Interstate 40 in Nashville today
Via tweetphoto.com user WSMVJoshDevine and weather.com
Via tweetphoto.com user WSMVJoshDevine and weather.com
"No single event can be attributed to climate change but the dice are loaded so that certain types of events become more common", you know the drill...
Anyway, great swaths of Tennessee got over a foot of rain this past weekend, and the Cumberland looks to crest about fifteen feet above flood stage. There is major damage through Nashville and much of middle Tennessee.
There's a silver lining, though an off-topic one.
Having had the unforgettable experience of spending a couple of nights at Nashville's Opryland resort while Irene attended a conference there, I am not sorry to report that the abomination in question is significantly damaged. My sympathies to the innocent victims who were staying there, as I did, out of ignorance or curiosity or some business reason, (who were rounded into the conference rooms, then shipped off to cots in high school auditoriums without their possessions; I hope any foreigners, especially those planning to extend their visit to Arizona, eventually get their passports back...) but I have little sympathy for Opryland itself.

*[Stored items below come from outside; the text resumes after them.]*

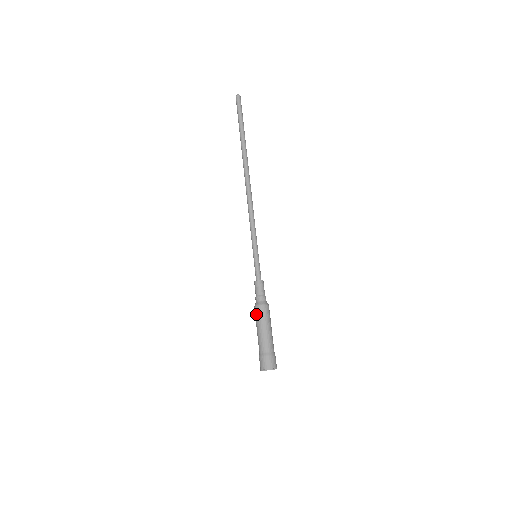
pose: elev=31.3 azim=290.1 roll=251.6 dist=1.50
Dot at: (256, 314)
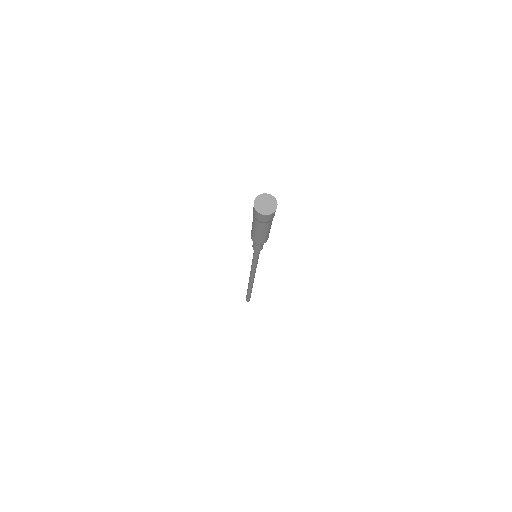
Dot at: occluded
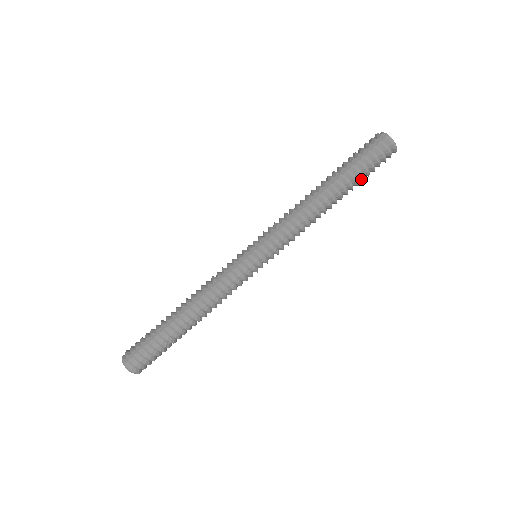
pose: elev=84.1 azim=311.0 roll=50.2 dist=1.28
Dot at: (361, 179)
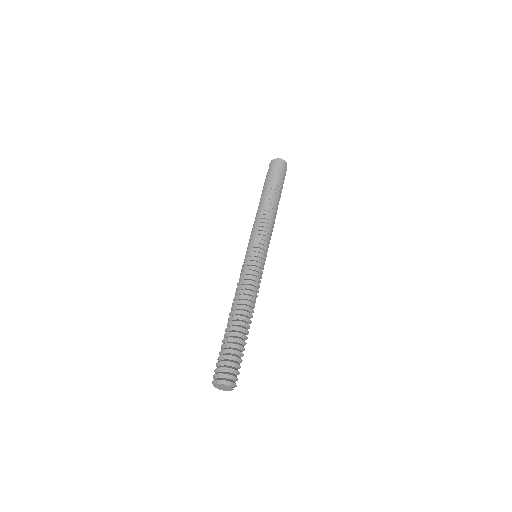
Dot at: (278, 181)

The name "Opry" was originally a mockery of the town's opera-aspiring blue-bloods, who did not want their city becoming a center for a raucous and informal folk music. Now it's become a mockery of the original mockery.

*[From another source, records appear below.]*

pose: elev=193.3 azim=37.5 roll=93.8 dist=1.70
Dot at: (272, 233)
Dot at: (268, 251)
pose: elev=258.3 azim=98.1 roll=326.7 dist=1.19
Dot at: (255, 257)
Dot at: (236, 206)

The owners, "Gaylord", are putting a brave face on it and promising to reopen in several months, but perhaps the fates will extract some rough justice from this event, and the monstrosity will be irretrievably damaged. Then country music may go back to being a genuine folk culture rather than an overwrought pastiche of itself.
Update: Joe Romm has more, including a remarkable video and the amazing fact, via Jeff Masters, that as of May 2, this is the wettest May on record in Nashville.
5/5 Interesting Update at Sully's. "Stinko de Mayo".
Update August 9 2010: Hot link to Opryland picture no longer works, removed.
3 comments:
All that photo needs to complete it is a black swan.
I haven't checked detailed coverage, but I assume there must be some pretty big uninsured losses. A lesson for some, perhaps.
I take issue with that "abomination". In its own overdone way it's glorious. Maybe having a river flow through a hotel is a bit much, but the gardens are great to walk through.
You aren't going to win me over on this one, Vic.
For some reason there is a market for big tourist destinations that exist only because they are tourist destinations. Call me a grouch but the glitz, the falseness, the cheapness of the surrounding neighborhoods, the inaccessibility of anything resembling civilization, the cheesy and pathetically grandiose architecture, the coarse displays of bling, the military precision of the entertainments, the commercialism, the carefully glossed over classism, the celebration of waste and overconsuption, the lack of a decent magazinbe rack never mind an honest bookstore for God's sake, the implicit corporatization of all that is human, it just happens that those things don't appeal to me all that much.
Ski resorts, beach resorts, cruise ships, casinos, Disney resorts, all of them intrude into the life of the academic who'd rather attend conferences in some two bit town that still has a shred of authenticity, say like Kingsport TN or Eau Claire WI but end up shunted to Kissimmee. So I know whereof I speak.
But of all those places, none compares in its gilded shabbiness and shallowness to Opryland, may it rest in peace, please and thanks.
I guess it's a matter of taste. Some people like air conditioned gardens I suppose. In case you didn't gather, they don't do much for me.